Demonstrated a consistent track record of listening and
responding thoughtfully to feedback.
Pro-actively adopted many important governance
initiatives, such as majority voting, an enhanced political
contributions policy, a compensation recoupment
policy and our commitments to ethics, community, the
environment and diversity and inclusion.
Shareholder Outreach Program
We have conducted a formal corporate governance
outreach program for many years. We solicit feedback from
our institutional investors regularly, including from asset
managers, public and labor union pension funds and allied
organizations and social responsibility investors. We seek
to hear perspectives on various governance matters, our
executive compensation program, sustainability and other
matters. Consistent with prior practice, during the last year,
we engaged in constructive dialogues with shareholders
representing more than 40% of our shares. This year, two of
our directors participated in the outreach program and heard
directly from some of our shareholders. We share the feedback
we receive with our Nominating and Corporate Governance
Committee and Compensation Committee, as well as with the
entire Board.
Recent Corporate Governance Enhancements
In response to feedback from our shareholders, our Board
made the following corporate governance enhancements over
the last year:
Independent Chair Policy – We adopted a policy to require
that we have an independent Chair of the Board, whenever
possible. The policy is prospective, and begins to apply when
Ronald L. Sargent, our current Chairman and CEO, retires
or no longer serves as Chairman of the Board. The policy
does not apply if the appointment violates any contractual
obligation, if no independent member of the Board is available
or willing to serve as Chair, or if the appointment would
be inconsistent with the Board’s fiduciary obligations. In
accordance with its fiduciary duties, the Board will periodically
make a determination as to the appropriateness of its policies
in connection with the recruitment and succession of the
Chairman and CEO.
Management Supported Proxy Access at 3%/3 years
– We worked closely with our shareholders in developing a
proxy access framework that would be responsive but also
protect the interests of all shareholders. We have committed
to providing a management-supported proxy access bylaw
amendment at the 2016 Annual Meeting of Shareholders. Our
version of proxy access would:
Permit shareholders (not to exceed a group of 25)

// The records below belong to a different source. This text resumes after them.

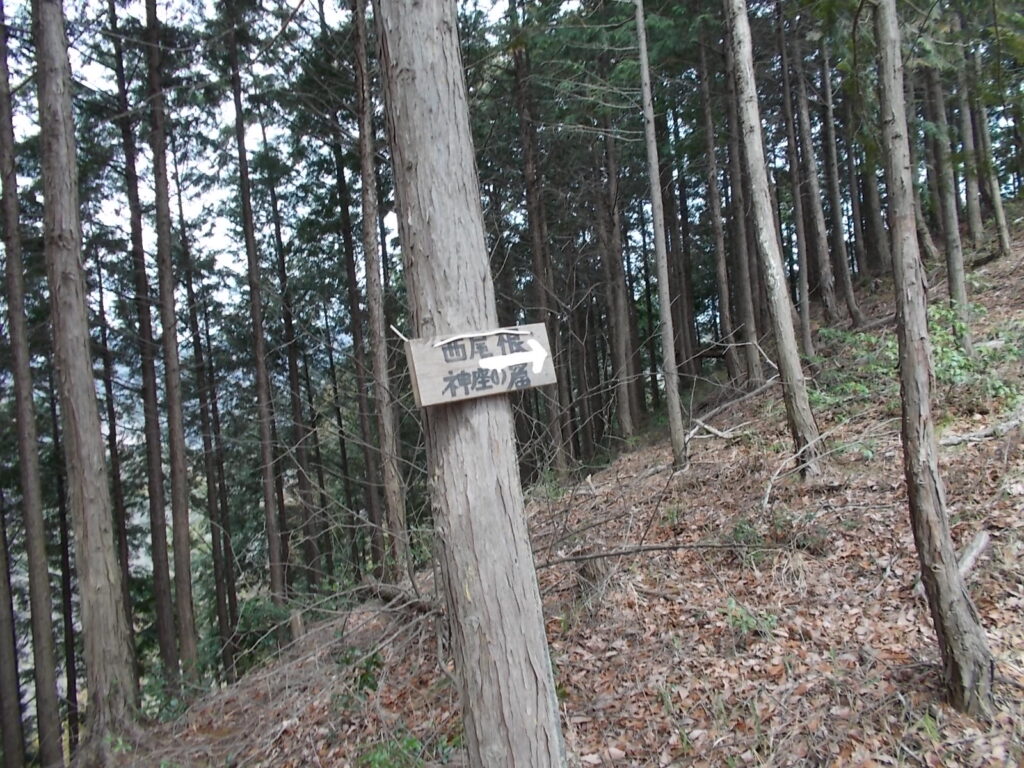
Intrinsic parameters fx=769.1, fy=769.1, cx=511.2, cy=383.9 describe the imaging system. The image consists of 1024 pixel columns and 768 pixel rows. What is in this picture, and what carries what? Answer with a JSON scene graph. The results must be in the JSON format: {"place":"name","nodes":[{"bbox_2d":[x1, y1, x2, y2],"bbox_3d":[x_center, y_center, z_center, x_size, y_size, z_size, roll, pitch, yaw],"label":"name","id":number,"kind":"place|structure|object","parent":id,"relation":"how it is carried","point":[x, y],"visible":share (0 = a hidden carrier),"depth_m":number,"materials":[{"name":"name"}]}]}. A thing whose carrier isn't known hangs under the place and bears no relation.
{"place":"outdoors","nodes":[
{"label":"outdoors","id":0,"kind":"place"},
{"bbox_2d":[8,0,519,315],"label":"sky","id":1,"kind":"structure","parent":0,"point":[208,203],"materials":[{"name":"white"}]},
{"bbox_2d":[90,211,1023,767],"label":"hillside","id":2,"kind":"structure","parent":0,"point":[978,588],"materials":[{"name":"brown plant"}]},
{"bbox_2d":[0,490,25,767],"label":"tree","id":3,"kind":"object","parent":2,"relation":"on","point":[1,646],"visible":0.98,"depth_m":9.51,"materials":[{"name":"brown wood"}]},
{"bbox_2d":[1,0,63,767],"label":"tree","id":4,"kind":"object","parent":2,"relation":"on","point":[5,183],"visible":1,"depth_m":7.71,"materials":[{"name":"brown wood"}]},
{"bbox_2d":[48,351,79,755],"bbox_3d":[-7.810,2.462,13.343,0.510,9.613,0.470,-4,1,44],"label":"tree","id":5,"kind":"object","parent":2,"relation":"on","point":[64,575],"visible":0.68,"depth_m":13.19,"materials":[{"name":"brown wood"}]},
{"bbox_2d":[32,0,139,763],"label":"tree","id":6,"kind":"object","parent":2,"relation":"on","point":[100,538],"visible":0.98,"depth_m":6.11,"materials":[{"name":"brown wood"}]},
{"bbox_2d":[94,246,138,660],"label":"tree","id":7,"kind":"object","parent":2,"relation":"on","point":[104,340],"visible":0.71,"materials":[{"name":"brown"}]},
{"bbox_2d":[113,0,177,689],"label":"tree","id":8,"kind":"object","parent":2,"relation":"on","point":[162,614],"visible":0.98,"depth_m":11.02,"materials":[{"name":"brown wood"}]},
{"bbox_2d":[144,0,198,681],"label":"tree","id":9,"kind":"object","parent":2,"relation":"on","point":[189,599],"visible":0.98,"depth_m":10.14,"materials":[{"name":"brown wood"}]},
{"bbox_2d":[178,191,234,671],"bbox_3d":[-5.919,0.701,14.719,0.492,10.940,0.516,-4,1,-8],"label":"tree","id":10,"kind":"object","parent":2,"relation":"on","point":[221,620],"visible":0.93,"depth_m":14.57,"materials":[{"name":"brown wood"}]},
{"bbox_2d":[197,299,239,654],"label":"tree","id":11,"kind":"object","parent":2,"relation":"on","point":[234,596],"visible":0.9,"depth_m":14.57,"materials":[{"name":"brown wood"}]},
{"bbox_2d":[228,3,286,601],"bbox_3d":[-3.841,-1.852,11.388,0.445,11.698,0.467,-4,1,-8],"label":"tree","id":12,"kind":"object","parent":2,"relation":"on","point":[272,551],"visible":0.96,"depth_m":11.34,"materials":[{"name":"brown wood"}]},
{"bbox_2d":[232,595,296,664],"bbox_3d":[-3.597,3.628,11.213,1.272,1.142,1.245,-4,1,35],"label":"shrub","id":13,"kind":"object","parent":2,"relation":"on","point":[255,616],"visible":0.51,"depth_m":11.06,"materials":[{"name":"green plant"}]},
{"bbox_2d":[266,160,319,595],"bbox_3d":[-4.512,-0.233,15.667,0.476,10.703,0.525,-5,1,-41],"label":"tree","id":14,"kind":"object","parent":2,"relation":"on","point":[293,386],"visible":0.92,"depth_m":15.52,"materials":[{"name":"brown wood"}]},
{"bbox_2d":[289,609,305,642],"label":"tree stump","id":15,"kind":"object","parent":2,"relation":"on","point":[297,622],"visible":0.59,"depth_m":8.24,"materials":[{"name":"brown wood"}]},
{"bbox_2d":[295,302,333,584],"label":"tree","id":16,"kind":"object","parent":2,"relation":"on","point":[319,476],"visible":0.85,"depth_m":17.60,"materials":[{"name":"brown wood"}]},
{"bbox_2d":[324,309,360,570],"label":"tree","id":17,"kind":"object","parent":2,"relation":"on","point":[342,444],"visible":0.85,"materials":[{"name":"brown plant"}]},
{"bbox_2d":[328,33,384,570],"bbox_3d":[-2.612,-1.881,12.745,0.503,11.563,0.530,-4,1,-8],"label":"tree","id":18,"kind":"object","parent":2,"relation":"on","point":[355,304],"visible":0.89,"depth_m":12.65,"materials":[{"name":"brown wood"}]},
{"bbox_2d":[337,646,383,703],"bbox_3d":[-1.136,2.210,5.834,0.495,0.397,0.501,-4,1,29],"label":"shrub","id":19,"kind":"object","parent":2,"relation":"on","point":[372,661],"visible":0.56,"depth_m":5.80,"materials":[{"name":"green plant"}]},
{"bbox_2d":[350,0,412,576],"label":"tree","id":20,"kind":"object","parent":2,"relation":"on","point":[401,523],"visible":0.98,"depth_m":9.00,"materials":[{"name":"brown wood"}]},
{"bbox_2d":[357,731,425,767],"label":"shrub","id":21,"kind":"object","parent":2,"relation":"on","point":[382,756],"visible":0.76,"depth_m":4.26,"materials":[{"name":"green plant"}]},
{"bbox_2d":[363,581,445,615],"bbox_3d":[-0.957,1.998,7.183,1.402,0.326,0.380,-4,1,39],"label":"fallen log","id":22,"kind":"object","parent":2,"relation":"on","point":[384,592],"visible":0.58,"depth_m":7.15,"materials":[{"name":"brown wood"}]},
{"bbox_2d":[369,1,567,767],"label":"tree","id":23,"kind":"object","parent":2,"relation":"on","point":[522,659],"visible":0.99,"depth_m":2.80,"materials":[{"name":"brown wood"}]},
{"bbox_2d":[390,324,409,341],"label":"rope","id":24,"kind":"object","parent":23,"relation":"attached to","point":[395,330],"visible":0.69,"depth_m":3.33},
{"bbox_2d":[403,324,556,407],"bbox_3d":[-0.110,-0.048,2.898,0.695,0.277,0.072,-4,1,-20],"label":"wooden sign","id":25,"kind":"object","parent":23,"relation":"attached to","point":[422,401],"visible":0.92,"depth_m":2.87,"materials":[{"name":"brown wood"}]},
{"bbox_2d":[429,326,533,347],"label":"rope","id":26,"kind":"object","parent":25,"relation":"attached to","point":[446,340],"visible":0.96,"depth_m":2.96,"materials":[{"name":"white"}]},
{"bbox_2d":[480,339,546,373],"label":"arrow","id":27,"kind":"object","parent":25,"relation":"attached to","point":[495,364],"visible":0.97,"depth_m":2.92,"materials":[{"name":"white paint"}]},
{"bbox_2d":[511,9,571,475],"bbox_3d":[0.290,-3.236,11.785,0.614,10.189,0.685,-5,1,-41],"label":"tree","id":28,"kind":"object","parent":2,"relation":"on","point":[537,259],"visible":0.83,"depth_m":11.67,"materials":[{"name":"brown wood"}]},
{"bbox_2d":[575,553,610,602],"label":"tree stump","id":29,"kind":"object","parent":2,"relation":"on","point":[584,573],"visible":0.62,"depth_m":5.64,"materials":[{"name":"brown wood"}]},
{"bbox_2d":[598,106,639,440],"bbox_3d":[1.742,-3.662,13.989,0.599,9.880,0.676,-4,1,-8],"label":"tree","id":30,"kind":"object","parent":2,"relation":"on","point":[622,334],"visible":0.86,"depth_m":13.86,"materials":[{"name":"brown wood"}]},
{"bbox_2d":[533,540,774,568],"bbox_3d":[1.007,1.234,5.765,2.253,0.236,0.360,-4,1,0],"label":"fallen branch","id":31,"kind":"object","parent":2,"relation":"on","point":[601,556],"visible":0.89,"depth_m":5.73,"materials":[{"name":"wood"}]},
{"bbox_2d":[634,1,686,466],"bbox_3d":[1.492,-3.141,8.478,0.448,8.438,0.376,-4,1,35],"label":"tree","id":32,"kind":"object","parent":2,"relation":"on","point":[673,427],"visible":0.99,"depth_m":8.46,"materials":[{"name":"grey wood"}]},
{"bbox_2d":[663,77,699,376],"bbox_3d":[3.349,-4.558,16.056,0.561,9.138,0.645,-4,1,-8],"label":"tree","id":33,"kind":"object","parent":2,"relation":"on","point":[683,272],"visible":0.79,"depth_m":15.91,"materials":[{"name":"brown wood"}]},
{"bbox_2d":[684,418,741,441],"bbox_3d":[2.397,0.555,9.306,0.539,0.214,0.548,-4,1,37],"label":"fallen branch","id":34,"kind":"object","parent":2,"relation":"on","point":[713,431],"visible":0.9,"depth_m":9.26,"materials":[{"name":"wood"}]},
{"bbox_2d":[697,8,738,376],"bbox_3d":[3.278,-4.013,12.586,0.462,8.073,0.536,-4,1,-8],"label":"tree","id":35,"kind":"object","parent":2,"relation":"on","point":[726,297],"visible":0.93,"depth_m":12.50,"materials":[{"name":"brown wood"}]},
{"bbox_2d":[683,350,777,445],"bbox_3d":[2.852,0.069,10.055,0.869,1.107,1.976,-4,1,39],"label":"fallen branch","id":36,"kind":"object","parent":2,"relation":"on","point":[692,433],"visible":0.77,"depth_m":9.89,"materials":[{"name":"wood"}]},
{"bbox_2d":[721,13,763,385],"bbox_3d":[3.248,-3.896,11.383,0.457,8.250,0.572,-4,1,-8],"label":"tree","id":37,"kind":"object","parent":2,"relation":"on","point":[747,315],"visible":0.84,"depth_m":11.29,"materials":[{"name":"brown wood"}]},
{"bbox_2d":[728,519,765,551],"bbox_3d":[1.770,1.165,5.782,0.385,0.307,0.398,-4,1,30],"label":"shrub","id":38,"kind":"object","parent":2,"relation":"on","point":[738,532],"visible":0.59,"depth_m":5.76,"materials":[{"name":"green plant"}]},
{"bbox_2d":[724,598,777,637],"bbox_3d":[1.403,1.413,4.574,0.405,0.243,0.413,-4,1,-8],"label":"shrub","id":39,"kind":"object","parent":2,"relation":"on","point":[738,622],"visible":0.57,"depth_m":4.58,"materials":[{"name":"green plant"}]},
{"bbox_2d":[723,0,821,481],"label":"tree","id":40,"kind":"object","parent":2,"relation":"on","point":[762,194],"visible":0.98,"depth_m":6.64,"materials":[{"name":"grey wood"}]},
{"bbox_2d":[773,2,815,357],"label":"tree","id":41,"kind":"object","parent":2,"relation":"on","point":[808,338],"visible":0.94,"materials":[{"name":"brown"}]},
{"bbox_2d":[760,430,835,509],"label":"fallen branch","id":42,"kind":"object","parent":2,"relation":"on","point":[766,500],"visible":0.94,"depth_m":6.72,"materials":[{"name":"wood"}]},
{"bbox_2d":[785,24,835,329],"bbox_3d":[4.765,-4.174,12.490,0.427,6.956,0.462,-4,1,-8],"label":"tree","id":43,"kind":"object","parent":2,"relation":"on","point":[825,287],"visible":0.94,"depth_m":12.39,"materials":[{"name":"brown wood"}]},
{"bbox_2d":[815,34,861,325],"bbox_3d":[5.110,-4.146,12.499,0.414,6.778,0.498,-4,1,-8],"label":"tree","id":44,"kind":"object","parent":2,"relation":"on","point":[851,293],"visible":0.93,"depth_m":12.40,"materials":[{"name":"brown wood"}]},
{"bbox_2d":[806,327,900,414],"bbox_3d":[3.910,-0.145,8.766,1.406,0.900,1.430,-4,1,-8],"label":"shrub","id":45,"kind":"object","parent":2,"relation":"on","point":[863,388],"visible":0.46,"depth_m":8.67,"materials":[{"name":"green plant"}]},
{"bbox_2d":[848,80,888,274],"bbox_3d":[6.470,-5.139,14.331,0.539,6.361,0.669,-4,1,-8],"label":"tree","id":46,"kind":"object","parent":2,"relation":"on","point":[878,229],"visible":0.72,"depth_m":14.21,"materials":[{"name":"brown wood"}]},
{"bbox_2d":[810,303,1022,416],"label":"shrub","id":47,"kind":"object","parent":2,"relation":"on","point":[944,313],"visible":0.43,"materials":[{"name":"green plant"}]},
{"bbox_2d":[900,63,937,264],"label":"tree","id":48,"kind":"object","parent":2,"relation":"on","point":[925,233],"visible":0.44,"depth_m":12.50,"materials":[{"name":"plant"}]},
{"bbox_2d":[870,0,996,723],"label":"tree","id":49,"kind":"object","parent":2,"relation":"on","point":[938,545],"visible":0.99,"depth_m":3.32,"materials":[{"name":"brown wood"}]},
{"bbox_2d":[924,37,971,335],"bbox_3d":[5.047,-3.872,9.192,0.462,7.016,0.511,-4,1,-8],"label":"tree","id":50,"kind":"object","parent":2,"relation":"on","point":[955,265],"visible":0.65,"depth_m":9.14,"materials":[{"name":"plant"}]},
{"bbox_2d":[951,29,986,243],"bbox_3d":[7.505,-5.367,12.850,0.482,6.296,0.521,-4,1,-8],"label":"tree","id":51,"kind":"object","parent":2,"relation":"on","point":[967,147],"visible":0.7,"depth_m":12.76,"materials":[{"name":"wood"}]},
{"bbox_2d":[957,529,990,578],"bbox_3d":[2.638,1.011,4.479,0.177,0.155,0.671,-4,1,37],"label":"fallen log","id":52,"kind":"object","parent":2,"relation":"on","point":[982,541],"visible":0.54,"depth_m":4.49,"materials":[{"name":"grey wood"}]},
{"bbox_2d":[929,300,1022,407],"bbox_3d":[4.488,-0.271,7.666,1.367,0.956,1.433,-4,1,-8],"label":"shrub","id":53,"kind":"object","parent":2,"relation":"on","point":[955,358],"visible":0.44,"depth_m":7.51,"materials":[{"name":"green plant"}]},
{"bbox_2d":[939,406,1023,446],"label":"fallen branch","id":54,"kind":"object","parent":2,"relation":"on","point":[961,439],"visible":0.9,"depth_m":6.41,"materials":[{"name":"grey wood"}]},
{"bbox_2d":[967,42,1012,257],"bbox_3d":[7.493,-4.853,12.293,0.432,5.989,0.493,-4,1,-8],"label":"tree","id":55,"kind":"object","parent":2,"relation":"on","point":[1001,220],"visible":0.75,"depth_m":12.22,"materials":[{"name":"brown wood"}]}
]}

holding at least three percent of our outstanding shares
continuously for three years to nominate up to 20 percent
of the directors serving if the size of the board is 10 or
more directors or 25 percent of the directors if the size of
the board is 9 or fewer directors;
Include various other provisions consistent with, or
mirroring, the SEC-adopted proxy access rule, including
with regard to disclosure of conflicts of interest or control
intent and the eligibility of loaned shares for purposes of
satisfying the continuous ownership requirement; and
Limit nominations by an individual shareholder or group
(i) whose formerly-nominated candidate has been serving
on the board for less than two consecutive terms or
(ii) whose candidate failed to garner a minimum of 15% of
the votes within the previous two years.
Executive Compensation – We replaced the total company
sales metric with gross margin dollars for our 2015 annual
cash incentive awards to place greater emphasis on driving
profitability. In addition, our CEO elected to eliminate a tax-
gross up provision in his existing severance agreement
and elected not to accept his 2.5 percent base salary
raise for 2014, which the Board had previously approved.
Going forward we intend to rely solely on three-year, 100%
performance-based awards for our long-term incentives, a
change set previously by the Compensation Committee of
our Board. These performance shares include a 3-year TSR
modifier on long-term performance, linking pay outcomes
more closely to share price performance. For more information
about shareholder outreach with respect to compensation
matters and our response to the 2014 say-on-pay vote, see
the “CD&A” section of this proxy statement.